Proteomic analysis of autoimmune retinopathy implicates NrCAM as a potential biomarker.

PURPOSE

To identify vitreous molecular biomarkers associated with autoimmune retinopathy (AIR).

DESIGN

Case-control study.

PARTICIPANTS

We analyzed six eyes from four patients diagnosed with AIR and eight comparative controls diagnosed with idiopathic macular holes and epiretinal membranes.

METHODS

Vitreous biopsies were collected from the participants and analyzed using liquid chromatography-tandem mass spectrometry (LC-MS/MS) or multiplex ELISA.

OUTCOME MEASURES

Protein expression changes were evaluated by 1-way ANOVA (significant p-value <0.05), hierarchical clustering, and pathway analysis to identify candidate protein biomarkers.

RESULTS

There were 16 significantly upregulated and 17 significantly downregulated proteins in the vitreous of three AIR patients compared to controls. The most significantly upregulated proteins included lysozyme C (LYSC), zinc-alpha-2-glycoprotein (ZA2G), complement factor D (CFAD), transforming growth factor-beta induced protein (BGH3), beta-crystallin B2, and alpha-crystallin A chain.
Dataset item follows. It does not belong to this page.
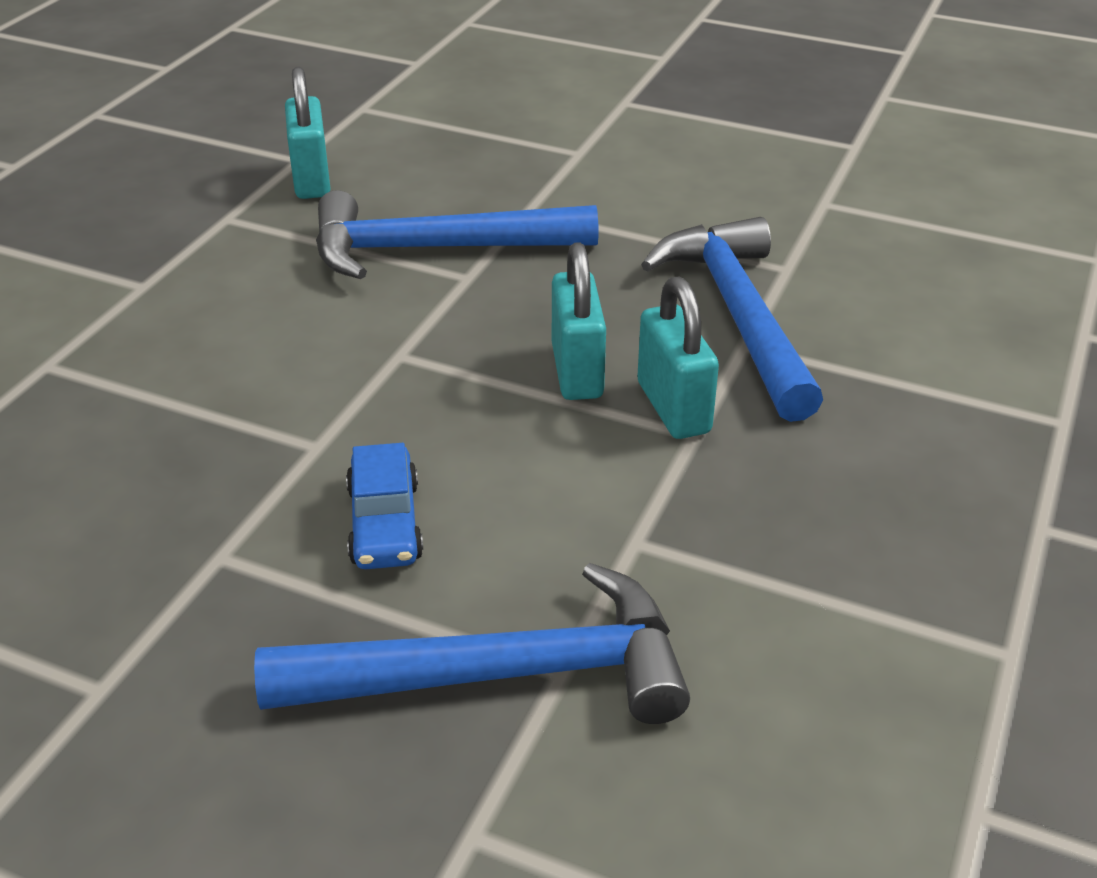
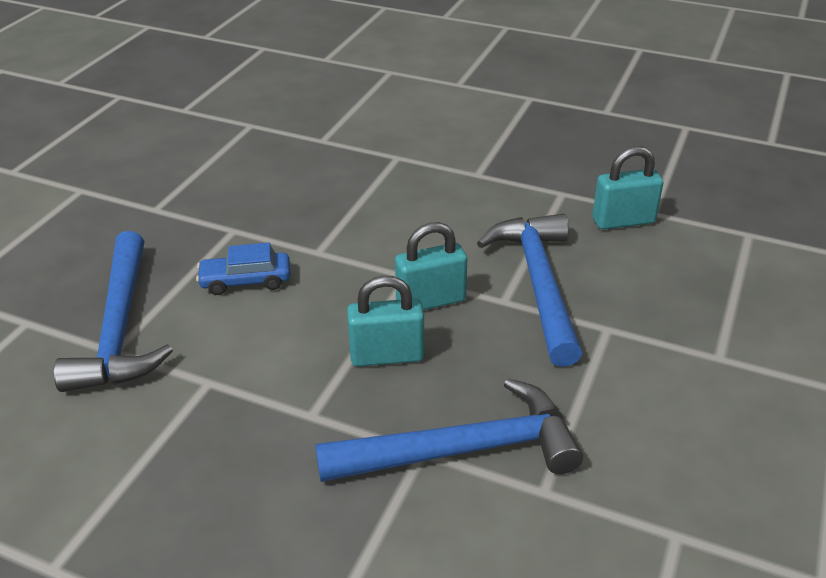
camera: 90 degrees right, 0 degrees up
turquoise padlock [637,276,719,439] -> turquoise padlock moved to [395,222,467,310]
The most significantly downregulated proteins included disco-interacting protein 2 homolog (DIP2C), retbindin (RTBDN), and amyloid beta precursor like protein 2 (APLP2). Pathway analysis revealed that vascular endothelial growth factor (VEGF) signaling was a top represented pathway in the vitreous of AIR patients compared to controls. In comparison to a different cohort of three AIR patients analyzed by multiplex ELISA, a commonly differentially expressed protein was neuronal cell adhesion molecule (NrCAM) with p-values of 0.027 in the LC-MS/MS dataset and 0.035 in the ELISA dataset.

CONCLUSION

Protein biomarkers such as NrCAM in the vitreous may eventually help diagnose AIR.